These days it feels like we're living through the Wild West of life, and for that matter, fundraising. In-person events, visiting donors face-to-face, and traditional stewardship are all out the window due to COVID-19. The pandemic is forcing everyone to pivot fundraising strategies and tactics on the fly—just bearing witness to how fundraisers everywhere are navigating this time is amazing and motivating.

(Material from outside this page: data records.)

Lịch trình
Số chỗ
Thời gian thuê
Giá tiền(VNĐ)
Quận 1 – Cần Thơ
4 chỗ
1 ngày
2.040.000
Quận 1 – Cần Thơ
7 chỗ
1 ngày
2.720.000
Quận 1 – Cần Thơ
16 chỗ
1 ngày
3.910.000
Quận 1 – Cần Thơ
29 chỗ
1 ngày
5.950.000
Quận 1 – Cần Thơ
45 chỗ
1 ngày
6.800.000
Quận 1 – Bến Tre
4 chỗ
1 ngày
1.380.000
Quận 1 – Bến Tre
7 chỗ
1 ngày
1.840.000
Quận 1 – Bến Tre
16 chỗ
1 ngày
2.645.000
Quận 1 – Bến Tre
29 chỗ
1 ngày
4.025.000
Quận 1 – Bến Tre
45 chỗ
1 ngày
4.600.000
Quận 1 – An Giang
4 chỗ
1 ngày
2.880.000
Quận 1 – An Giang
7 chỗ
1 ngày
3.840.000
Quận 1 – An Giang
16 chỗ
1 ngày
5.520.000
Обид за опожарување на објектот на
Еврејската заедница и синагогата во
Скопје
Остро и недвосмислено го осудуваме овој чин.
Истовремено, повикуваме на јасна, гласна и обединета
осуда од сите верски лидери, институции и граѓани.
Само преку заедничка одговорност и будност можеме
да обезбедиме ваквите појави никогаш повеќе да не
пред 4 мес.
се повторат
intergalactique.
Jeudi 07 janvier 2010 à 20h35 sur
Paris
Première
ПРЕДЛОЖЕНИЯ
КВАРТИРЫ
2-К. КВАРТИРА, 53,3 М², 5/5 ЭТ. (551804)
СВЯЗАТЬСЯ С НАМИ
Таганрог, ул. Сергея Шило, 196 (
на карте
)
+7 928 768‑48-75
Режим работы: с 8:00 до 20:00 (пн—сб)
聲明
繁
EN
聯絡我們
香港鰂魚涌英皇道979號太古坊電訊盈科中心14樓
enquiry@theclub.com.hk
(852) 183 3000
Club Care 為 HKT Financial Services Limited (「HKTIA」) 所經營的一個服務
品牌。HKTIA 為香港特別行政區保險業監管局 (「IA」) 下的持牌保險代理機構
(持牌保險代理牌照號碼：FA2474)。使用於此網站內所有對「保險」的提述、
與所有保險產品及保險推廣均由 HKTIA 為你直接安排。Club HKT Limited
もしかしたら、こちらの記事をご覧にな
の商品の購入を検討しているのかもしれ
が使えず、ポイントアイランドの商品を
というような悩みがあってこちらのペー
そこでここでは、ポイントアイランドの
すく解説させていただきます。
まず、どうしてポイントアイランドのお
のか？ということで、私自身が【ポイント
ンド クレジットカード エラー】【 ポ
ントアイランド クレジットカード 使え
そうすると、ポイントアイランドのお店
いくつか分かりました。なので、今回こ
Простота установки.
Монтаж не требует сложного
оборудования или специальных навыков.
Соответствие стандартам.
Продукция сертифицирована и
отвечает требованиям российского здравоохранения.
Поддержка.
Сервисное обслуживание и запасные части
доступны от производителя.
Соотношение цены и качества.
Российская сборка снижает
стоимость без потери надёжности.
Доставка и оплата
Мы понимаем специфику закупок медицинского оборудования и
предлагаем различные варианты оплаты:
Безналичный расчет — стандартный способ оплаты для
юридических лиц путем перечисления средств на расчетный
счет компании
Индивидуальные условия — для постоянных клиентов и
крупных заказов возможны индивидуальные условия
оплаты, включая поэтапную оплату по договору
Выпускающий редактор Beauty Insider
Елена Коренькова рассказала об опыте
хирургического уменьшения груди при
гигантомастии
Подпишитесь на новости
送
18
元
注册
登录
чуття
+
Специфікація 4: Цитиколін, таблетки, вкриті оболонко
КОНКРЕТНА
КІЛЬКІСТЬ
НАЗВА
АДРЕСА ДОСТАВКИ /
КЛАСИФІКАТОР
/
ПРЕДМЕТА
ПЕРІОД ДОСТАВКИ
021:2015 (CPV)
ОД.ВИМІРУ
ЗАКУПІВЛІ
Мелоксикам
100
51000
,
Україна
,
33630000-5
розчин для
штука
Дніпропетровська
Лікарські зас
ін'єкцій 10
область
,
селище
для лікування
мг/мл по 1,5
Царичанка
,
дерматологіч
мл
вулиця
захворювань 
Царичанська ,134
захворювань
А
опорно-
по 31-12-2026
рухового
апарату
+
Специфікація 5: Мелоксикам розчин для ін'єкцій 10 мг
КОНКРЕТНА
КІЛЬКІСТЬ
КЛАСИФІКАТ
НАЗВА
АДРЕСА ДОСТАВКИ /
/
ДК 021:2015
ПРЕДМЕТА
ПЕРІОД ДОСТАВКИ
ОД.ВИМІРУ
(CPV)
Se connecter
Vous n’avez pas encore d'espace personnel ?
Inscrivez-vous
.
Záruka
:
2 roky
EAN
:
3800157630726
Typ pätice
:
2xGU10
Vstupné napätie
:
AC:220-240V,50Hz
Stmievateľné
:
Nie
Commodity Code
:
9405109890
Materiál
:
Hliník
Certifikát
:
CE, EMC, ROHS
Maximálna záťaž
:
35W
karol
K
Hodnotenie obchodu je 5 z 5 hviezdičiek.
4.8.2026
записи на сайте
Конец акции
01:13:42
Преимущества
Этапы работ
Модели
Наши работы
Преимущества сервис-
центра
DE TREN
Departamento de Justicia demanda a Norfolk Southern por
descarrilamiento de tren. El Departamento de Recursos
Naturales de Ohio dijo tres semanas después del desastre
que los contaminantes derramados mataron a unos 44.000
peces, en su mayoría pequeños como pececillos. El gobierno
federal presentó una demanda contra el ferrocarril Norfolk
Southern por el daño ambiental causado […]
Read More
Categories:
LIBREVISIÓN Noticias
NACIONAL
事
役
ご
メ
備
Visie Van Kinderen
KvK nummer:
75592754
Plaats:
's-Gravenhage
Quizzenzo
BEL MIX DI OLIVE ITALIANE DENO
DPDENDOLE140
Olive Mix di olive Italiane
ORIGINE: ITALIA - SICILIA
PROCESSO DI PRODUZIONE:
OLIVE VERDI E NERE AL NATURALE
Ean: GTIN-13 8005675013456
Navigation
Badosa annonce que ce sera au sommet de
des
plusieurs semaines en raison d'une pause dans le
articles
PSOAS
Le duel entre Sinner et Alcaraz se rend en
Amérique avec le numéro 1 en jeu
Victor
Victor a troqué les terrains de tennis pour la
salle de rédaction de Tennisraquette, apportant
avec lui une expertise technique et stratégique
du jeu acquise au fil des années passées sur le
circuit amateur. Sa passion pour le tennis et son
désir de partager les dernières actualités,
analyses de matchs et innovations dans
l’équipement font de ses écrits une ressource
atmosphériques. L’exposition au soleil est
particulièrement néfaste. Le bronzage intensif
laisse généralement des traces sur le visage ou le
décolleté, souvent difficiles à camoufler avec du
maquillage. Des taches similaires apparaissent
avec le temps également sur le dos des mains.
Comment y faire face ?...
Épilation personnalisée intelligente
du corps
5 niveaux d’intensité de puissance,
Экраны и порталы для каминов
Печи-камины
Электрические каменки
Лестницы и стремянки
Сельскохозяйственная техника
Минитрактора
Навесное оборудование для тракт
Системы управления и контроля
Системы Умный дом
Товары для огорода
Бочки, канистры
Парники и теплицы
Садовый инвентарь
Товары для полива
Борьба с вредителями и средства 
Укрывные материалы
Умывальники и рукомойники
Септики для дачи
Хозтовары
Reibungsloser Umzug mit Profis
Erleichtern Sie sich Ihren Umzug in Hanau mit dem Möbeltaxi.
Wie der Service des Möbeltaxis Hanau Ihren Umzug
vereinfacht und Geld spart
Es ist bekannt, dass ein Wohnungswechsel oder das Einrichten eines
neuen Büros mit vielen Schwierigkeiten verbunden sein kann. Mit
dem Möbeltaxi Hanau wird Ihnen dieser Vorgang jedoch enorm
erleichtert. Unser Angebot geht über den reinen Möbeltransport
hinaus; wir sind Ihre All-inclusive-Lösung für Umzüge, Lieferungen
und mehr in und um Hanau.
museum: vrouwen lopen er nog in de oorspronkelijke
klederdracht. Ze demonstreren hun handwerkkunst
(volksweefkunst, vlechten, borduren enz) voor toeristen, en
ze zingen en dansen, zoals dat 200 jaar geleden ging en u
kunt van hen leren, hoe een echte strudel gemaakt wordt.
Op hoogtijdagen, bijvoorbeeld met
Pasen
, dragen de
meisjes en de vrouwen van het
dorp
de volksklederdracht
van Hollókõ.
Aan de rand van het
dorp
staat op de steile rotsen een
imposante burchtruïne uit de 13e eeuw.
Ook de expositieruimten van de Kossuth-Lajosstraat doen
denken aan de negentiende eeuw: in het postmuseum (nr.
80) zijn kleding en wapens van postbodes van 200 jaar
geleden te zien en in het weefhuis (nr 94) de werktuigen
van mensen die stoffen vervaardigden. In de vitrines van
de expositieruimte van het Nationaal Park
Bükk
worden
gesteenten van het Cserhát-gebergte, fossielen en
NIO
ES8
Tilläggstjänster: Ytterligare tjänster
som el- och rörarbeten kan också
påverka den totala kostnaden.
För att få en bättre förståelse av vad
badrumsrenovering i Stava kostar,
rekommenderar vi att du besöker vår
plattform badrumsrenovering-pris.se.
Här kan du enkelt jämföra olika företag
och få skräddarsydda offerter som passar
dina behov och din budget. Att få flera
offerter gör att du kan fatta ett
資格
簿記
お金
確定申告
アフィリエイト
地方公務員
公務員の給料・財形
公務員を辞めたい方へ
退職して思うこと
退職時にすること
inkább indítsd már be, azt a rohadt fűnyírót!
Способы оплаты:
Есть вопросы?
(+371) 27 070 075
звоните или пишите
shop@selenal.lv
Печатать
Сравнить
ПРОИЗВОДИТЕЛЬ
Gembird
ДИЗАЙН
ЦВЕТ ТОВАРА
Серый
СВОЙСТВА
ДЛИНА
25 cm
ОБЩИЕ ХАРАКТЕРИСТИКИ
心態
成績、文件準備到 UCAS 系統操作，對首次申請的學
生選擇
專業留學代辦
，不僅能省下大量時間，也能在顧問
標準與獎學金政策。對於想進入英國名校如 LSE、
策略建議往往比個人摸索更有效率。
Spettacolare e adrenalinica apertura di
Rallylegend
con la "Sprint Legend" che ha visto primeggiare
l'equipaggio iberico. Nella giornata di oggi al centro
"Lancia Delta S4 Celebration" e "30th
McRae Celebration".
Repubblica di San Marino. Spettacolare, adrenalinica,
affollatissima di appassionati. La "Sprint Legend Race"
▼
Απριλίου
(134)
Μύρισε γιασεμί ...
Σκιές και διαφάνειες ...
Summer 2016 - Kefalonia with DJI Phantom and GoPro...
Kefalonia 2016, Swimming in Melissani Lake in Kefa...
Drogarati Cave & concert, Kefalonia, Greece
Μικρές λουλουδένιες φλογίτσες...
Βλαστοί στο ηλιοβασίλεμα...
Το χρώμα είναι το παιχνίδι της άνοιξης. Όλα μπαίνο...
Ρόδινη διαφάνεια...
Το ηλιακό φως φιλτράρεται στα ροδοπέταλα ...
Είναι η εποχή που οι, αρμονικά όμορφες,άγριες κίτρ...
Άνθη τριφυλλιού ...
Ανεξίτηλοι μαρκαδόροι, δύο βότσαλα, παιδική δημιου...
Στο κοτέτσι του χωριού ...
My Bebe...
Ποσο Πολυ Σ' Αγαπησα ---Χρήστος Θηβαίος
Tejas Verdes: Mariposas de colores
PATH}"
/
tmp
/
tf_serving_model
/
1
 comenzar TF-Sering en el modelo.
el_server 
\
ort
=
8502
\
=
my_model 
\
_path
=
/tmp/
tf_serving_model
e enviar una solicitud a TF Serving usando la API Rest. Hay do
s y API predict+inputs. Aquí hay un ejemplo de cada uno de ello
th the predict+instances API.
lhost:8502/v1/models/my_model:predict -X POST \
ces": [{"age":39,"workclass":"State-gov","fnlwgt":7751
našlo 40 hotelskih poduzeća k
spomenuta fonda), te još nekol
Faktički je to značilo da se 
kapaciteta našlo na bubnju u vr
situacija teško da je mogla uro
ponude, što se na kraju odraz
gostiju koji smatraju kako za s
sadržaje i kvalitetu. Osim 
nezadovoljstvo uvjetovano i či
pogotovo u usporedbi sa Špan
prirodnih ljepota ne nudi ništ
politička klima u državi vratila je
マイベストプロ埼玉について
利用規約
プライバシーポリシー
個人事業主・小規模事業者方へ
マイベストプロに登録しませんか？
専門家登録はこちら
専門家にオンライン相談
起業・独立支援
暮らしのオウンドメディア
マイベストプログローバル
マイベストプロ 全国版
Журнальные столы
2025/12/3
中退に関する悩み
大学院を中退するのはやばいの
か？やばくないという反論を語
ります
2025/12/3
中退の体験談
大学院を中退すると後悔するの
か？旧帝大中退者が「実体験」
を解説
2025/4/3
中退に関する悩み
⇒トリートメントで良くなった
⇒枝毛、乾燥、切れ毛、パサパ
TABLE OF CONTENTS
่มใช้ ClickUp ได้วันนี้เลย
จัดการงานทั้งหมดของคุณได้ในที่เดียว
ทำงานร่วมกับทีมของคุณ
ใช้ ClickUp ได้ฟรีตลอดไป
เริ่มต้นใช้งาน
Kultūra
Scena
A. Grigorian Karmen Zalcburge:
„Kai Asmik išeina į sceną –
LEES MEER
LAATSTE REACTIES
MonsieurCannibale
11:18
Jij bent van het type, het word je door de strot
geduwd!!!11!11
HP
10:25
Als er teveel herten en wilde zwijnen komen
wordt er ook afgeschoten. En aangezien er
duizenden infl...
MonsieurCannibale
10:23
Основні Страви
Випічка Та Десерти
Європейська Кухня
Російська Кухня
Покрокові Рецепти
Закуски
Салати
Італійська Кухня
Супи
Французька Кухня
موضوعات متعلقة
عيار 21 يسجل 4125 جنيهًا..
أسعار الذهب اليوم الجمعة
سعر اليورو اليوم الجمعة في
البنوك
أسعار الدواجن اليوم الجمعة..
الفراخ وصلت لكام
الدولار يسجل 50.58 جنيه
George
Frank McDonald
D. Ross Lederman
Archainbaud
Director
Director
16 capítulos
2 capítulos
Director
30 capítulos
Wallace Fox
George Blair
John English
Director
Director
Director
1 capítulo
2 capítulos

One of the COVID-19 fundraising strategies a few organizations have tested out is pivoting their programs to make the ask more relevant to our current circumstances. While this may not be a strategy every organization can try out, it’s an interesting one because it addresses two challenges—how to keep operating your programs and how to keep raising money. Let’s look at a few examples of this in action.
WAVAW Rape Crisis Centre
WAVAW Rape Crisis Centre has operated in-person support services for survivors of sexualized violence for over 25 years. Due to the pandemic, in-person counseling is no longer feasible. While WAVAW operates a crisis phone line, they knew that they needed to find more ways to support survivors.
This summer they launched WAVAW Connect—an online text and chat service for survivors of sexualized violence. Here’s the announcement email.
Check out this key part of their email:
“We know that due to COVID-19 many survivors are experiencing additional violence in their homes, and privacy has become more scarce. We understand that survivors can’t always reach out for support over the phone, and we want to offer additional ways for survivors to have access to support.”
This paragraph showcases a perfect case for supporting this service and makes it easier to fundraise. WAVAW connects the current circumstances (COVID-19), the impact it has on their clients (being at home more, potentially experiencing more violence), and how they can help (WAVAW Connect). This is a very well-constructed argument perfect for future fundraising opportunities.
Variety BC has been helping special needs kids and their families for 54 years. They provide grants to families so that they can afford mobility equipment, specialized therapies, and more. While they are not the direct service providers, they knew that some of what they provide to kids would no longer be possible during the pandemic. Additionally, they wanted to find a more relevant fundraising ask to keep fundraising.
The result was their COVID-19 Heart of Variety Fund campaign. In this campaign, they pivoted the ask to focus on virtual therapies that kids could still access, such as counseling and tutoring. Variety BC made this ask even more powerful by giving donors the compelling reason that virtual therapies helps kids maintain the progress they’ve worked hard to achieve. Even better, this ask doesn’t stop at virtual therapies. Instead, they add an emotional component to the ask by referencing the kids’ progress.
Your Takeaways From These Examples
One of the nonprofit-applicable qualities shown in both of these examples is that the organizations created an ask that very clearly draws a line between the pandemic, its impact on their clients, and ways their nonprofit can help. This is essential for a relevant, timely fundraising ask.
In general, when you construct an ask, you're essentially building an argument for donating. Ideally, you want that argument to be as unobjectionable as possible. When you're able to make the argument (and therefore the ask) unobjectionable, you’ve provided your donors with clear, compelling reasons to give.
As your nonprofit continues to navigate fundraising during COVID-19, remember that relevance is a key component of urgency. The more relevant you can make your ask to the current circumstances, the better.